After spending a night and the next morning searching, they located the child. It turns out the British newspaper’s reporter had changed the little girl’s name for an article, and the girl had already undergone an operation, and was doing well.
But the search for “Liliana” might save another child’s life. One of the guards helping Shevet Achim search for her told them that he knew of a 6-month-old child in the nearby Kawargosk camp who was struggling to survive.
The group decided to make the trip. They headed for the camp’s clinic, where they were given the tent number of the family, which wasn’t much help in the endless rows of tents. Finally, a doctor took the Shevet Achim staff to the family, who had fled from Qamishli like so many others.
The baby was almost impossibly emaciated and frail, and the mother immediately deposited him into the arms of one of the visitors. She seemed eager for help.

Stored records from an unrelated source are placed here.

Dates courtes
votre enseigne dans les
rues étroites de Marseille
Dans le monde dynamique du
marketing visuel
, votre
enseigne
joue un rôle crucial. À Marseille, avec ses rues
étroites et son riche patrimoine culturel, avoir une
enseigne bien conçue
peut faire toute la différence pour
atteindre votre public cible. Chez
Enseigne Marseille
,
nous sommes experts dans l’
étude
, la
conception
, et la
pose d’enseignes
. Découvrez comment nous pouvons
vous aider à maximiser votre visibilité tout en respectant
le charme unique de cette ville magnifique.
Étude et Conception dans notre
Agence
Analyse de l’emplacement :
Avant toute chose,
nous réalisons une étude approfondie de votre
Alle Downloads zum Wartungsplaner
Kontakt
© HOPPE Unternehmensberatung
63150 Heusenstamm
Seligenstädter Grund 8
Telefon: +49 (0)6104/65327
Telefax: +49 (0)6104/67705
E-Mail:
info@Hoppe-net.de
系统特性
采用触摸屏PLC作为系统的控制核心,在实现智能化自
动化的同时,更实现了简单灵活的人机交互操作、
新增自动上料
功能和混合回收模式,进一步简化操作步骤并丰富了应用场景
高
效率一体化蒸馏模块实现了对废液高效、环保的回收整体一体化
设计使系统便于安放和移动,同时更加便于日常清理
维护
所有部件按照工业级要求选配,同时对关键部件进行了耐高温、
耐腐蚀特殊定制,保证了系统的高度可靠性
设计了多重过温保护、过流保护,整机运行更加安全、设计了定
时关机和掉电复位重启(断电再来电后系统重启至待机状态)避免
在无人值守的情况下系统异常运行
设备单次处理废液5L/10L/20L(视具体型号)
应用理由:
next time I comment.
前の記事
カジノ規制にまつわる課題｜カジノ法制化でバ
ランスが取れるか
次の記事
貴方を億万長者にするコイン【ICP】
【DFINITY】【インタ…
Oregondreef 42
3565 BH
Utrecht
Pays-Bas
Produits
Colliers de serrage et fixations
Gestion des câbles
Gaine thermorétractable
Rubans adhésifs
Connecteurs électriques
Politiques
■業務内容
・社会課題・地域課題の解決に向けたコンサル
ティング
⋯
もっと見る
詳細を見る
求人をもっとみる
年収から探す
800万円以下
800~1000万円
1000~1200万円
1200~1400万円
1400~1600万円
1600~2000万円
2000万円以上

After photographing the family’s documents and medical reports, Miles set her up for an appointment with a senior Iraqi cardiologist, who discovered the child has atrial septal defect, in addition to Down’s syndrome, of which the family was unaware. But the Iraqi doctors refused to recommend surgery until the baby grew.
Back in Israel, Miles took the child’s documents to Wolfson, which agreed to operate if she could get into the country.
Armed with photographs, UN documents, and recommendations from Israeli doctors, Shevet Achim is involved in completing the final step to get the children they found in the course of the mission the care they need in Israel — approval from Israel’s Interior Minister, Gideon Sa’ar.
To Miles, it is not only in keeping with Israel’s values to approve the entry of these children, but also in the country’s national interest if it wishes to build goodwill with neighboring peoples. “These families notice that in their own countries, the value of every human life is not often appreciated,” he explained. “It is a powerful revelation for them, for the ‘enemy’ to be the first to treat their children as if they truly matter. And they go home and tell their story.”